◆ **ENUNCIADO DEL EJERCICIO**
Resume en forma de lista el párrafo del texto sobre la literatura soviética que comienza con «En conclusión, entiendo que» y conserva sus datos principales.

-------- TEXTO DADO

En conclusión, entiendo que al hablar de «literatura soviética» se
puede hacer entendiendo ese término en dos sentidos: a) el que esa literatura
haya sido creada por autores identificados con el régimen soviético, y b)
haciendo referencia a los escritores que, manteniéndose al margen de dicho régimen,
escribieron bajo su dominio. Y es necesario precisar esto ya que recurriendo al
cuarto libro (de los que aludí al comienzo de este escrito), descubro que su
título es ambiguo y hasta confusionista: Literatura
clandestina soviética (1969, Madrid: Guadarrama). Al revisar los textos ahí
reunidos —pues, propiamente, es una antología— se ve que se trata de una
literatura contrarrevolucionaria, antisoviética, que no protesta contra el
retroceso de la revolución socialista, sino contra el régimen inaugurado por
Nikita Kruschev, es decir, el iniciador del liquidacionismo de la Unión
Soviética. No lo hacen, pues, para luchar —clandestinamente— por un retorno a
los principios originales de la revolución rusa que permitió a ese país
liberarse del despotismo zarista, es decir, salir de su estado feudal, y llevar
a la Unión Soviética a convertirse en la segunda potencia mundial, sino que lo
hacen contra el sistema socialista tomando como pretexto la orientación
decadente que adoptó el sistema revisionista a partir de Kruschev.
Y estas precisiones son pertinentes porque incluso dentro del
primer grupo de la denominación «literatura soviética», también se encuentra
otra subdivisión que describe muy bien César Vallejo, en el texto ya citado
sobre Maiakovski. Dice ahí: «Dentro de esta misma generación [se refiere a la
generación de Maiakovski y de Esenin], el calvario ha sido mayor para quienes
fueron tomados sorpresivamente por la revolución, para los desheredados de toda
tradición o iniciación revolucionaria. La tragedia de transmutación psicológica
personal ha sido entonces brutal, y de ella han logrado escapar solamente los
indiferentes con máscara revolucionaria, los insensibles con “pose”
bolchevique». Estos especímenes —digo yo— se presentan en todo el movimiento
revolucionario mundial y responden a un carácter de clase pequeñoburgués. Y
este era el caso de Maiakovski, pero él —como precisa Vallejo— era un caso
especial, con una sensibilidad fuera de lo común, dentro de esa clase. Y sobre
este tipo de personas dice: «Cuanto más sensible y cordial el individuo para
permearse en los acontecimientos sociales, más hondos han tenido que ser los
transtornos de su ser personal, derivados de la convulsión política, y más
exacerbado el “pathos” de su íntima e individual revisión de la Historia. El
juicio final ha sido entonces terrible, y el suicidio, material o moral,
resultaba fatal, inevitable, como única solución de la tragedia».

----------------
-------- ENTRADAS DADAS

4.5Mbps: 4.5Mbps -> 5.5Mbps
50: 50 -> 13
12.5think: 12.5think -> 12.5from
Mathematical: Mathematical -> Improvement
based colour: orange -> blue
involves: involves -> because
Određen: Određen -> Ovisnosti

----------------

◆ **RESPUESTA AL EJERCICIO**
- La expresión «literatura soviética» puede entenderse en dos sentidos:
  a) la literatura creada por autores identificados con el régimen soviético;
  b) la obra de escritores que, al margen de ese régimen, escribieron bajo su dominio.
- Esta precisión es necesaria porque el título del cuarto libro mencionado, *Literatura clandestina soviética* (1969, Madrid: Guadarrama), resulta ambiguo y hasta confusionista.
- Ese libro es una antología de literatura contrarrevolucionaria y antisoviética.
- Sus textos no protestan contra el retroceso de la revolución socialista, sino contra el régimen inaugurado por Nikita Kruschev, iniciador del liquidacionismo de la Unión Soviética.
- No luchan por un retorno a los principios originales de la revolución rusa. Esa revolución liberó al país del despotismo zarista y de su estado feudal, y convirtió a la Unión Soviética en la segunda potencia mundial.
- Se oponen al sistema socialista y toman como pretexto la orientación decadente del sistema revisionista a partir de Kruschev.